Add a row to test-matrix.md for each known failure mode you’ve thought through. For a new source you’ll typically add at least:

F-N: source-event landed in expected table
F-N+1: source_health updated in same transaction (decoupling test)
F-N+2: probe round-trip lands within probe-freshness threshold
F-N+3: probe events do NOT appear in user-facing queries (AP-6 regression)

11. Documentation

Add rows to:

sources.md — entry point, tables, invariant, probe coverage, status.
docs/schema.md — changelog entry for the migration in step 2.
docs/lifecycle.md — a new lifecycle diagram if your source’s data flow diverges from the three documented templates.
README “Why hippo” if your source materially expands what hippo captures.

Don’t add to anti-patterns.md — that file is for review-blocker rules learned from real bugs, not for net-new constraints from speculation. If your source uncovers a genuine new failure mode in review or production, then add it.

Worked example: bash history

Suppose you’re adding bash history capture as a new source. (For zsh, just edit hippo.zsh; this example is illustrative.)

Step	What you’d do
1. Source identity	`source_kind = 'bash'`
2. Migration	Bump `EXPECTED_VERSION` to N+1; seed `INSERT OR IGNORE INTO source_health (source, last_event_ts, updated_at) VALUES ('bash', NULL, ...)`. No new table — bash events flow through `events`.
3. Capture path	Write `shell/hippo.bash` analogous to `hippo.zsh` (preexec/precmd → fire-and-forget on the daemon socket). The daemon side reuses `handle_send_event_shell` with `source_kind` parameterized — minor refactor in `commands.rs`.
4. Redaction	Same `RedactionEngine` runs on commands + stdout + stderr; nothing source-specific.
5. Probe	Add a `"bash"` arm to the `source: Option<&str>` dispatch in `probe.rs::run` and a `probe_bash` async function (no enum); `probe_ok` is `pgrep -x bash` non-empty.

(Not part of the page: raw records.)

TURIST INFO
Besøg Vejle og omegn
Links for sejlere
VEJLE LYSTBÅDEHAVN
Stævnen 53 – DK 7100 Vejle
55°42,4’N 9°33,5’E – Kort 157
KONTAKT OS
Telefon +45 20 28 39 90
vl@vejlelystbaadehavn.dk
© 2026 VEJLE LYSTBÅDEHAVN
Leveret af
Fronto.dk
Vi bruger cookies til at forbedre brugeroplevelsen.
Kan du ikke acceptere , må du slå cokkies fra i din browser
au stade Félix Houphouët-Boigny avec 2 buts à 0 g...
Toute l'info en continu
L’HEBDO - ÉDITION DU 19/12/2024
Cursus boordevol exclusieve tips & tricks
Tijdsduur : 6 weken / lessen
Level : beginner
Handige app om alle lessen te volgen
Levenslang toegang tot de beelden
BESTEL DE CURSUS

The probe injects a synthetic command via the same socket path.
6. Eligibility	`is_enrichment_eligible(event_dict, "bash")` mirrors the shell branch — same trivial-command set, same duration threshold.
7. Brain	If shell/bash share enrichment shape, no new method needed: parameterize `_enrich_shell_batches` to pull from both `source_kind in ('shell','bash')`.
8. Watchdog invariant	I-N+1 mirrors I-1: bash liveness when bash is the user’s active shell, 60 s threshold.
9. Doctor	New `SourceFreshnessProbe` entry in `source_freshness_probes()` (used by `check_source_freshness`); also extend `check_source_staleness` to include the new source’s `source_health` row.
10. Tests	`source_audit::bash_events` (event lands), `nm_bash_restart` (capture survives daemon restart), bash-specific probe round-trip.
11. Docs	Row in `sources.md`; changelog in `schema.md`; bash hook documented in `shell/README.md` ↗.

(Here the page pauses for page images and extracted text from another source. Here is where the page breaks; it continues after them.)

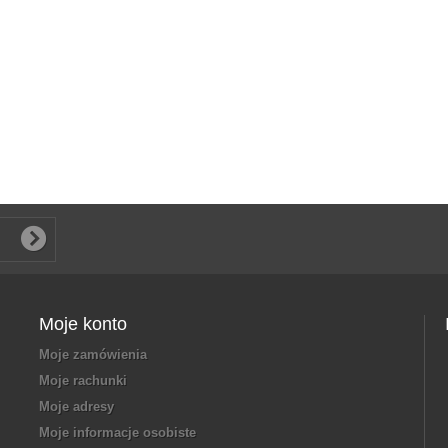
Moje konto
Moje zamówienia
Moje rachunki
Moje adresy
Moje informacje osobiste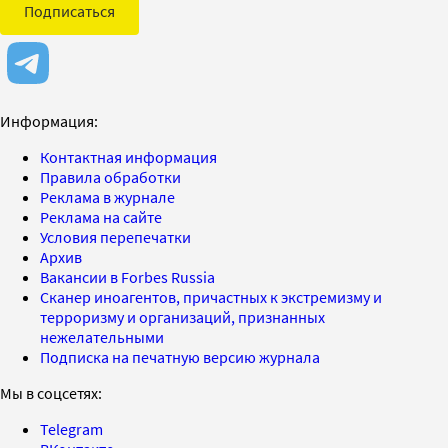
Подписаться
Информация:
Контактная информация
Правила обработки
Реклама в журнале
Реклама на сайте
Условия перепечатки
Архив
Вакансии в Forbes Russia
Сканер иноагентов, причастных к экстремизму и
терроризму и организаций, признанных
нежелательными
Подписка на печатную версию журнала
Мы в соцсетях:
Telegram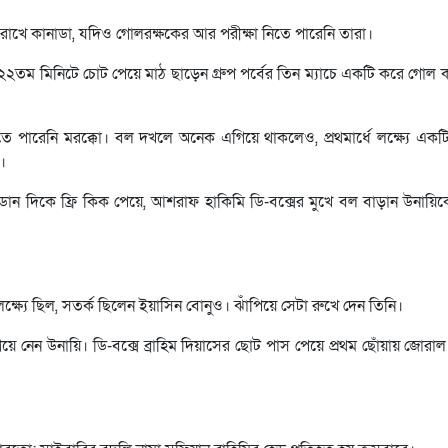
 রাখে কানাডা, যদিও গোলরক্ষকের আর পরীক্ষা নিতে পারেনি তারা।
২২তম মিনিটে চোট পেয়ে মাঠ ছাড়েন গ্রুপ পর্বের তিন ম্যাচে একটি করে গোল ক
 পারেনি মরক্কো। বল দখলে অনেক এগিয়ে থাকলেও, প্রথমার্ধে লক্ষ্যে এক
।
্কো। ডান দিকে ফ্রি কিক পেয়ে, আশরাফ হাকিমি ডি-বক্সের মুখে বল বাড়ান উনায়ি
্যে ছিল, সতর্ক ছিলেন ইয়াসিন বোনুও। ঝাঁপিয়ে সেটা রুখে দেন তিনি।
েন উনায়ি। ডি-বক্সে ব্রাহিম দিয়াসের ছোট পাস পেয়ে প্রথম ছোঁয়ায় জোরাল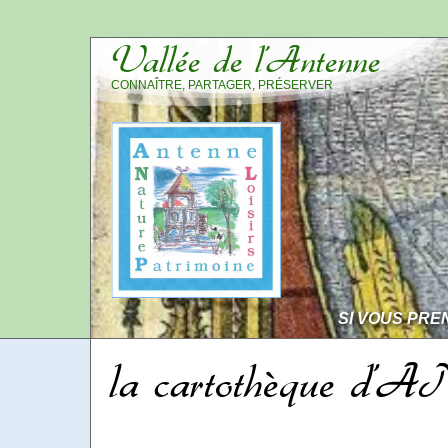
Vallée de l’Antenne
CONNAÎTRE, PARTAGER, PRÉSERVER
SI VOUS PRE
la cartothèque d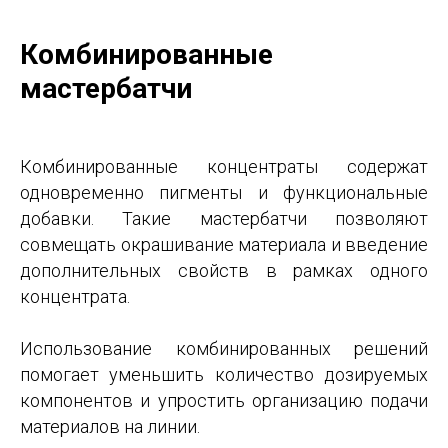
Комбинированные
мастербатчи
Комбинированные концентраты содержат
одновременно пигменты и функциональные
добавки. Такие мастербатчи позволяют
совмещать окрашивание материала и введение
дополнительных свойств в рамках одного
концентрата.
Использование комбинированных решений
помогает уменьшить количество дозируемых
компонентов и упростить организацию подачи
материалов на линии.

Estimated effort for a competent contributor: 3-5 days of focused work if all the daemon/brain abstractions accommodate the new source cleanly. The wider half is the test matrix.

When NOT to add a new source

The data is already in another source. Browser-extension-extracted Stack Overflow article text is already captured; don’t add a separate “Stack Overflow source.”
The source’s privacy footprint exceeds redaction’s reach. Personal messaging apps (iMessage, Signal, Slack DMs) capture content that isn’t well-formed-secret-shaped and that the user didn’t consent to feeding an LLM. Hippo’s design assumes the user can audit captured text; that breaks down for chat content.
You only want enrichment, not capture. If you have a JSONL of past activity from another tool, use hippo ingest claude-session <path> (or write an ingest script) — that’s a one-shot import, not a new source. New sources are for continuous capture paths.